Park spokesperson Dana Soehn told 10News Sunday that most park facilities, roads and campgrounds would close if a shutdown were to occur. However, she said that nothing will close until the park gets word from the Director of the National Parks Service, which she said isn't expected to happen anytime before Tuesday morning.

"If we get the word from the Director of NPS on Tuesday morning, then we will be closing most of the park facilities. That includes the back country, our visitors centers, restrooms, and most of the park roads," Soehn said.

Another casualty of the possible shutdown, Soehn said, is only 47 of the park's 326 employees would remain on duty throughout the shutdown. Those primarily make up law enforcement personnel and maintenance workers who take care of water treatment facilities and other areas affecting human health safety.

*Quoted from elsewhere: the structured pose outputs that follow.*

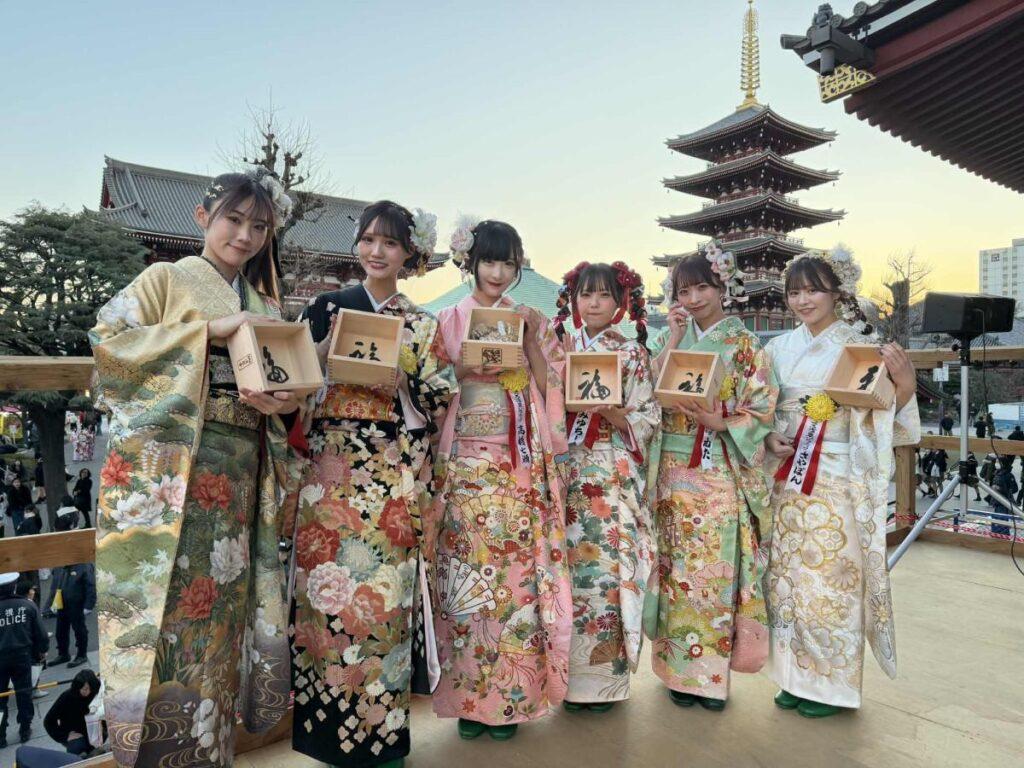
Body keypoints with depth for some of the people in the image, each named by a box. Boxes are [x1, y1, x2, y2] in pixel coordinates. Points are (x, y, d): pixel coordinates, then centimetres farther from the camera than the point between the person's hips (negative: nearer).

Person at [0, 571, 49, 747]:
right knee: (24, 694, 13)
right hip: (22, 656, 1)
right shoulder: (28, 604, -9)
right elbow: (40, 632, -3)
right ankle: (25, 731, 21)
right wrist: (42, 650, 13)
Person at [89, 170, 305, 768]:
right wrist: (212, 331, -12)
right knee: (162, 607, -5)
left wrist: (285, 404, -6)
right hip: (164, 469, -4)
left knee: (223, 604, 6)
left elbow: (285, 384, 18)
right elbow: (108, 338, -7)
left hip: (239, 475, 4)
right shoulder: (168, 279, 6)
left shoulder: (266, 304, 19)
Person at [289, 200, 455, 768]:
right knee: (332, 588, 1)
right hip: (332, 470, 0)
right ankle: (329, 723, 19)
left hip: (395, 477, 1)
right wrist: (332, 355, -10)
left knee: (386, 593, 3)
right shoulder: (327, 308, 9)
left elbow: (437, 401, 5)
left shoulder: (422, 326, 10)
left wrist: (396, 377, -9)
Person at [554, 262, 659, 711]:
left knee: (610, 564, -4)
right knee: (569, 564, 3)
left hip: (616, 475, -2)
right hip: (567, 471, 2)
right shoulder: (560, 348, 11)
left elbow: (650, 418, 0)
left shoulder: (633, 354, 5)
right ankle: (570, 671, 18)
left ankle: (604, 674, 13)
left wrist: (617, 415, -17)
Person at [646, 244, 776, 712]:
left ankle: (714, 671, 15)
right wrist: (673, 340, -7)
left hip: (722, 472, -2)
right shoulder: (671, 340, 10)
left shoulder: (743, 345, 1)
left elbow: (762, 409, -3)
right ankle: (681, 668, 18)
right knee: (678, 568, 6)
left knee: (719, 566, 0)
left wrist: (719, 422, -19)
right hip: (674, 471, 3)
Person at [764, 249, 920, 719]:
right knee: (788, 575, 10)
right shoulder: (780, 348, 8)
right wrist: (769, 439, -6)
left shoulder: (860, 346, -4)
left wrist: (905, 384, -23)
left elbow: (879, 420, -6)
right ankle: (795, 676, 26)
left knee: (831, 576, 2)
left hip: (837, 482, -4)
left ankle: (832, 684, 21)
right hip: (787, 479, 4)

"For the 279 employees that will be furloughed during the government shut down, we do not anticipate receiving any kind of pay during that time period," Soehn said.

For the park, a shutdown couldn't come at a worse time. Fall-color leaf season about to get underway.

Soehn said on average 1.1 million visitors flock to the park each October to enjoy the fall colors, making it the second busiest month of the year.

But for now, all Soehn and the rest of the park's workers can do is wait.

"We are not taking any presumptive steps to shut down the park. We will be waiting just like the rest of America for our direction. Although, we are taking prudent steps in planning," Soehn said.

If a government shutdown were to occur on Tuesday:

  • Most park facilities would be closed; includes back country, visitors centers, restrooms and almost all park roads
  • All campgrounds, concessions areas would be closed including picnic areas and day-use areas. Campers and overnight guests at Mt. LeConte would be given 48 hours to leave
  • All ranger programs, volunteer activities and any special events would be canceled
  • The only roads that would remain open during a shutdown would be Highway 441, Newfound Gap Road between Gatlinburg and Cherokee, along with the Gatlinburg-to-Pigeon Forge part of the spur and Gatlinburg bypass. Soehn said those are critical arteries which have been authorized to remain open
  • Foothills Parkway East and West would be closed
  • 279 of the park's 326 employees would be furloughed. No pay expected for them during that time period
  • 47 people would remain on duty, mostly handling law enforcement and park maintenance
  • Nothing would be closed until the park gets official word from the National Parks Director

If the park does shut down, residents and businesses across Sevier will also likely be impacted.

Joe Dybas owns the shop, Another Me Clothier, in Gatlinburg. He says about 90 percent of his business are tourists.

He said a closure would be devastating.

"There would be no reason to come here," he said.

Dybas said similar crises have come and gone before. He said he believes the government will not shut down.

Leon Downey, the Pigeon Forge Director of Tourism, said he is hoping for the same. However, Downey did say if a closure were to occur, his tourism department would be prepared.